- TASK STATEMENT -
Find the lines holding the string "mest" in the data, then copy all of them.

[[ INFORMATION GIVEN open ]]

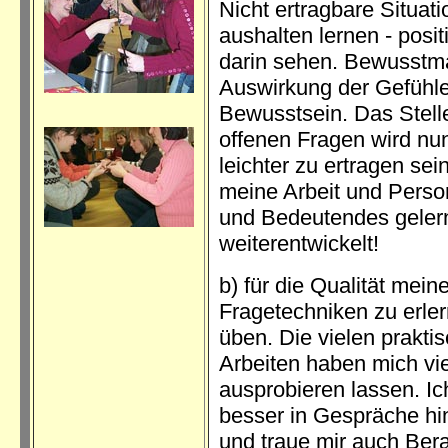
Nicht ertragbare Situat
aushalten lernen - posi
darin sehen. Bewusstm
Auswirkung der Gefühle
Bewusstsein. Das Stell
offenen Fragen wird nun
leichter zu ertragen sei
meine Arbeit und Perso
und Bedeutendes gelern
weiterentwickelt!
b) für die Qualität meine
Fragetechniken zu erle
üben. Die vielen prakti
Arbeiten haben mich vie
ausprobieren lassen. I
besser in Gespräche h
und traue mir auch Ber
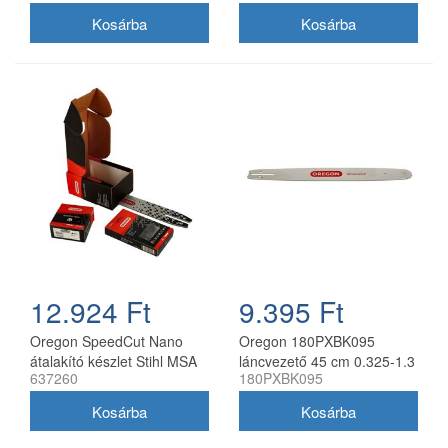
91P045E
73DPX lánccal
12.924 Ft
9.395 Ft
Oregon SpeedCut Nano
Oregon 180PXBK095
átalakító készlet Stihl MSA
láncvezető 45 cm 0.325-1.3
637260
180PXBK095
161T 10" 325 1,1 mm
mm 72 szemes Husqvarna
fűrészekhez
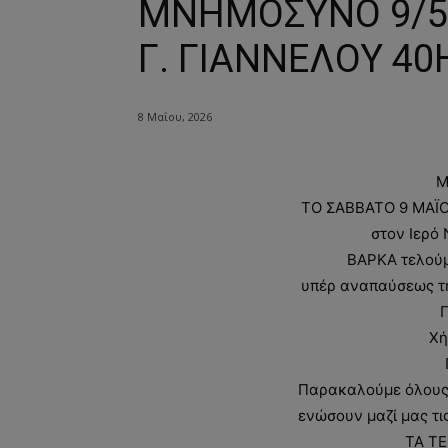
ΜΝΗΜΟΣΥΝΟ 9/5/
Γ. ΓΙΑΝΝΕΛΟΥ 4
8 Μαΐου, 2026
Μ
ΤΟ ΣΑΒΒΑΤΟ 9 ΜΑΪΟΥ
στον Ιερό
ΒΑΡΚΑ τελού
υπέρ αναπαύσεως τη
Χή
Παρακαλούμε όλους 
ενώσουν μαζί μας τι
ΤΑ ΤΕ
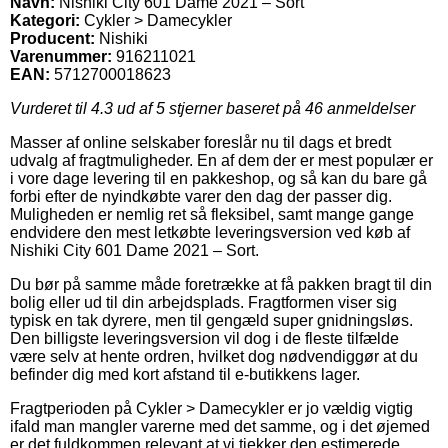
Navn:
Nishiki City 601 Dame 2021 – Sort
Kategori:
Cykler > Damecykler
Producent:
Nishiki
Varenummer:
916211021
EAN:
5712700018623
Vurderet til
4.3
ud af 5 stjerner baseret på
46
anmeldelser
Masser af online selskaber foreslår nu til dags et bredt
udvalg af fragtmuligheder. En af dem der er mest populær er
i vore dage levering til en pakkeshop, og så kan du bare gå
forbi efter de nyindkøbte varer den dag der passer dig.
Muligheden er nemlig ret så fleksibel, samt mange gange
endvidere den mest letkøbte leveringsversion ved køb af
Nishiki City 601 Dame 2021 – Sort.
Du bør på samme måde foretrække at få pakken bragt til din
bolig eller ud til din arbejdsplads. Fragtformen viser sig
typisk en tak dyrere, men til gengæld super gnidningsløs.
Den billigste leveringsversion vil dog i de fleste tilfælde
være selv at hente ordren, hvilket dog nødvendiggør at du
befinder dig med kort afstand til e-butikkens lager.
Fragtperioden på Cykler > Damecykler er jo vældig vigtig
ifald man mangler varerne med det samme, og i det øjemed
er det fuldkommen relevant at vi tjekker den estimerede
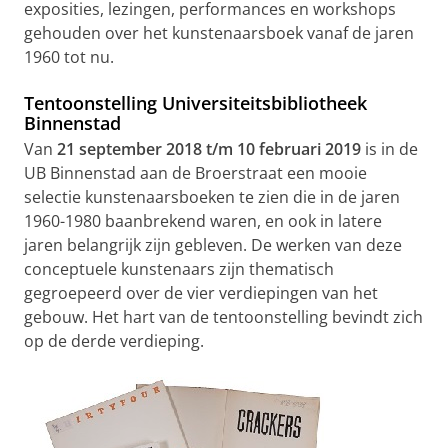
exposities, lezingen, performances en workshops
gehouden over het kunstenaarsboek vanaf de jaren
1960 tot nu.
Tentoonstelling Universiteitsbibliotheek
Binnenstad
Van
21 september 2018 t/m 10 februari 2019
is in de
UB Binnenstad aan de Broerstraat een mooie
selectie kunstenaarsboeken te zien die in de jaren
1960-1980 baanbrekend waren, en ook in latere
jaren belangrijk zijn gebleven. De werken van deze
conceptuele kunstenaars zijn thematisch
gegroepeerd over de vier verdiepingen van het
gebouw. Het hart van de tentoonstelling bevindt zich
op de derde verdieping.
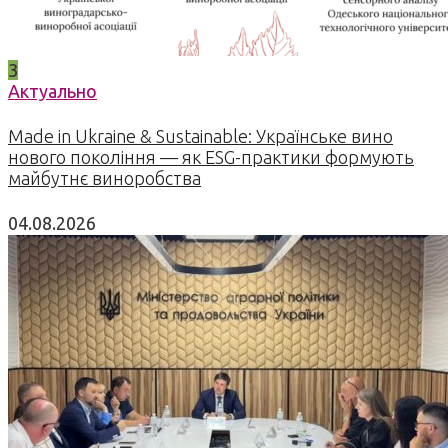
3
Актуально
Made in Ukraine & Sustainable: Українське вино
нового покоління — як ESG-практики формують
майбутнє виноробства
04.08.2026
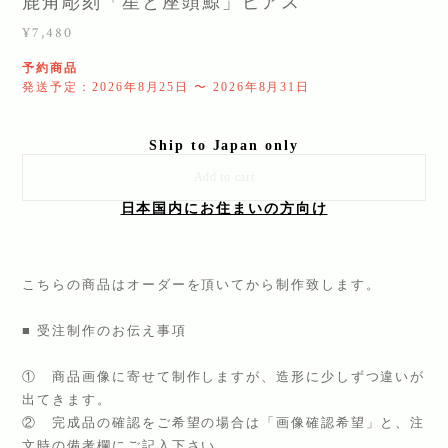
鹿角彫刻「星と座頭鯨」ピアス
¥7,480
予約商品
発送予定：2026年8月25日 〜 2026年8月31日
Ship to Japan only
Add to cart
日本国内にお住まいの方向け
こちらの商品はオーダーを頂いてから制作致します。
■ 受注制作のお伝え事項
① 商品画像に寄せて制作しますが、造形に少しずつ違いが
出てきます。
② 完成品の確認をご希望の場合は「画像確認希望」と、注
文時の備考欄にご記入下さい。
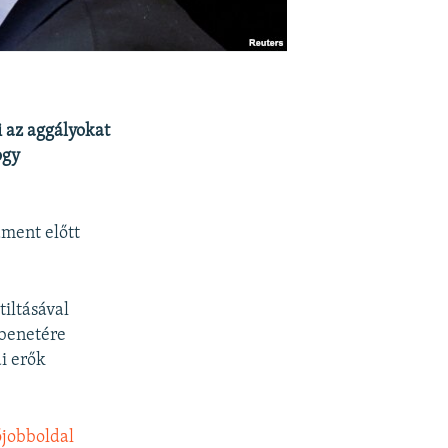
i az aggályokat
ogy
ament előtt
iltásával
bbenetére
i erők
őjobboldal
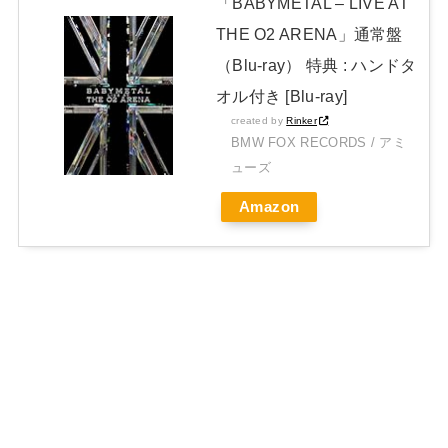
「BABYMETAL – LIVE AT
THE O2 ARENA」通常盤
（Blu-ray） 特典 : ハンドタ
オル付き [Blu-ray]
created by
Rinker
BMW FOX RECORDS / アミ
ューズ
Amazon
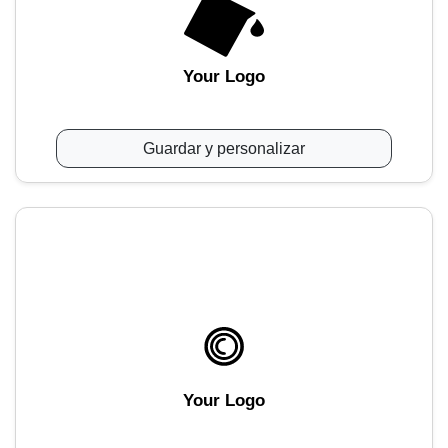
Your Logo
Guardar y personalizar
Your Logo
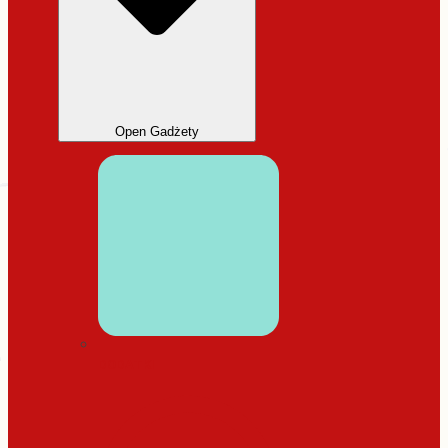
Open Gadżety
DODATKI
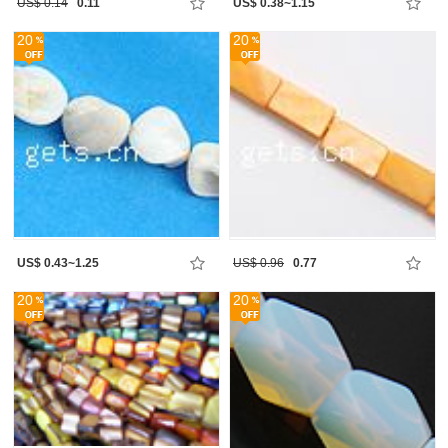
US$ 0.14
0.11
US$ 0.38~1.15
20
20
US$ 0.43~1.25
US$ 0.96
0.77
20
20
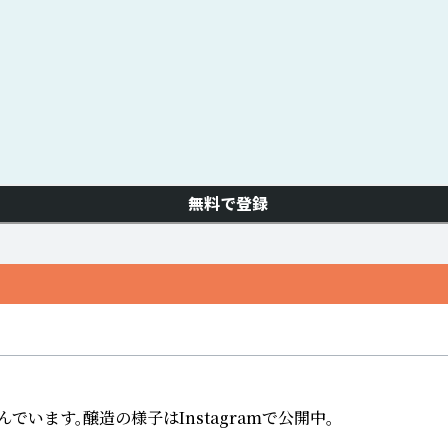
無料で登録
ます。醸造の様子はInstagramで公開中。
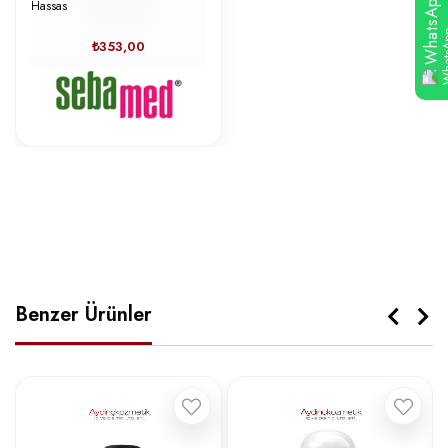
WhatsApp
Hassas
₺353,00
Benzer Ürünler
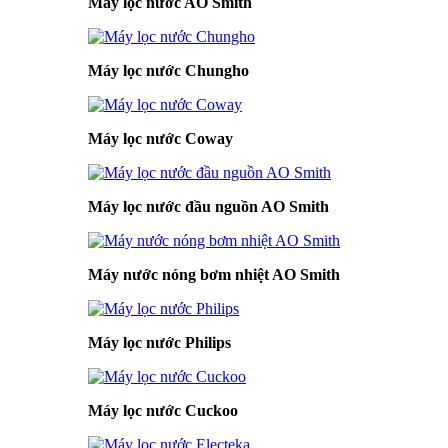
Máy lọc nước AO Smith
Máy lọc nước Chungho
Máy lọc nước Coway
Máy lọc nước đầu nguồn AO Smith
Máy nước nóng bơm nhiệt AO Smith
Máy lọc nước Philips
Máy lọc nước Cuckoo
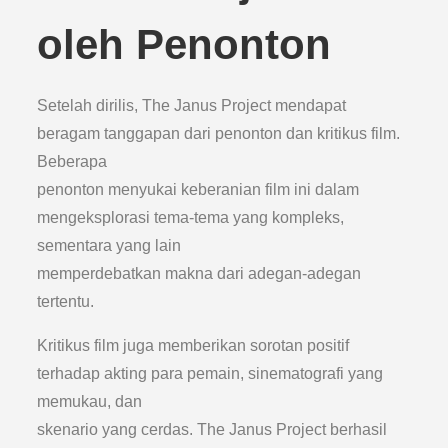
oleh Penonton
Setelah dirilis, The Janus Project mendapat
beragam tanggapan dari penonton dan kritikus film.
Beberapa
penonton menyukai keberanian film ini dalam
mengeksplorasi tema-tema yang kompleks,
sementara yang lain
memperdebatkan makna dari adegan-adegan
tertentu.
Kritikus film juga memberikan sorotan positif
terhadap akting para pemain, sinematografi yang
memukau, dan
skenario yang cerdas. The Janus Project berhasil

[[ INFORMATION GIVEN closed ]]

- FINISHED TASK -
udvalg af fragtmuligheder. En af dem der er mest populær er
endvidere den mest letkøbte leveringsversion ved køb af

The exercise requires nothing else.